Well I have never formally stated my departure from GV to them so I wouldn't know exactly what people are thinking (insider news don't seem to be reaching me), but you'll remember the response I received at Vilasa Kunja from the fundamentalist wing. I received an ultimatum from a small coalition of members and was booted out of my own forum. (I built the forum and
own the domain.) Prior to that I had communicated my desire to see it continue in some shape regardless of my personal decisions, and even offered to do a software upgrade to have it stable for the future. You have an account, go there and read for yourself.

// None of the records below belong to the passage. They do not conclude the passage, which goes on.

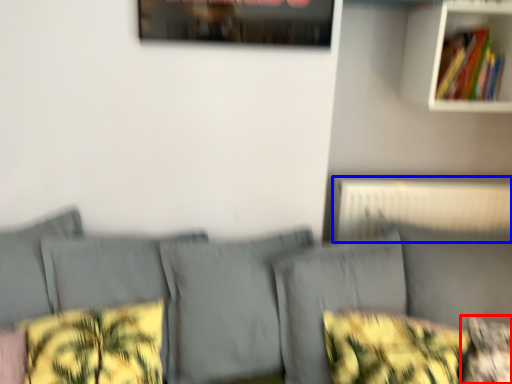
Question: Which object appears closest to the camera in this image, pillow (highlighted by a red box) or radiator (highlighted by a blue box)?

Choices:
 (A) pillow
 (B) radiator

Answer: (A)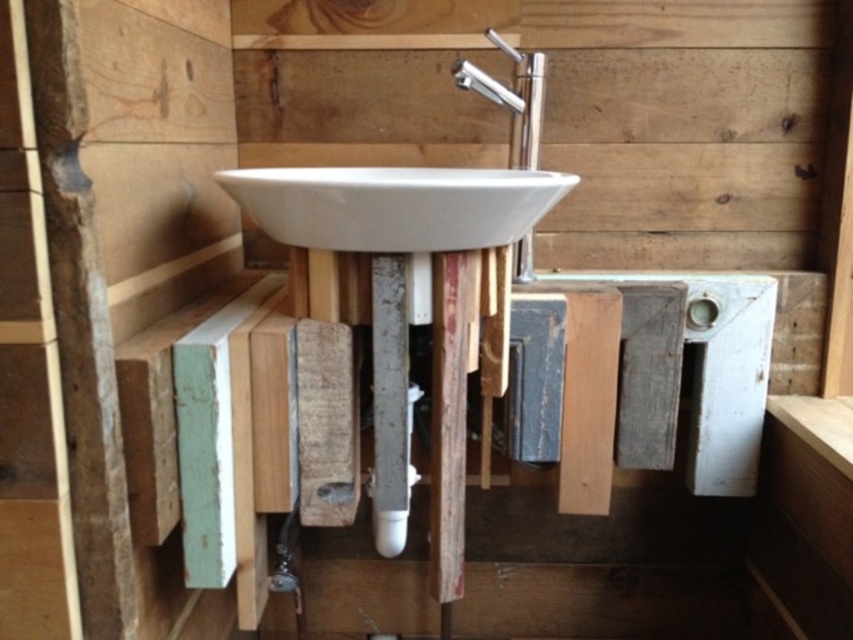
You are designing a bathroom layout and need to ensure proper spacing between the white glossy sink at center and the silver metallic faucet at upper center. Given their sizes, which one requires more space in the bathroom?

The white glossy sink at center requires more space because it is larger in size than the silver metallic faucet at upper center.

You are a plumber tasked with installing a new faucet. You have a silver metallic faucet at upper center that needs to be attached to the white glossy sink at center. Based on their sizes, will the faucet fit properly on the sink?

The white glossy sink at center might be wider than silver metallic faucet at upper center, so the faucet should fit properly as sinks are typically wider than faucets.

You are a plumber trying to fix a leak under the white glossy sink at center. The nearest tool you need is 36.85 inches away. Is the tool within arm reach if your maximum arm reach is 32 inches?

The tool is 36.85 inches away from the white glossy sink at center, which is beyond your maximum arm reach of 32 inches. You need to move closer or use a tool extender.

You may or may not have heard of the reaction from Sanatana Das Babaji after I closed my ties with him individually as a guru in a frank face to face conversation. He told me how my offensive attitude towards him would destroy my creeper of devotion, and that I had no idea how much damage I was doing to myself by looking at him in a negative light and observing faults in him. Throw in the resulting divorce and the resulting complications with our house project and all, and I'd say it's a decent level of repercussion there, even if not from a large audience.
And you'll remember my exit from Bhakticharan Das Babaji's hospices (parts
two and
three). I have no idea what he or his cronies are talking about me, I'm only too glad to have never encountered the man again after slipping his worshipable lotus photo back to him through a crack in the door on demand, as I refused to give him more money for payback of the loan scam loop he was running with me, and as I wasn't too interested in seeing the man's face by opening the door. (And I was on my way out to take the first leak of the morning when he showed up and parked outside my closed door for a fair half an hour.) The general advice from friendly devotees is to not criticize the guru. Should you attempt to explain the situation, you are in effect criticizing the guru, so it's a dead end there.
Trust me, it's every bit as black and white there. You're dealing with people who are conditioned to this absolute theologized outlook since their decades, and many since their childhood here. Add in a large spoonful of Bengali emotional fervor and mix with near-ecclesiastic belief in the guru's absolute nature, deal with the absence of rational ingredients from a Western education, and it's overall about as accommodating and flexible as a stone wall.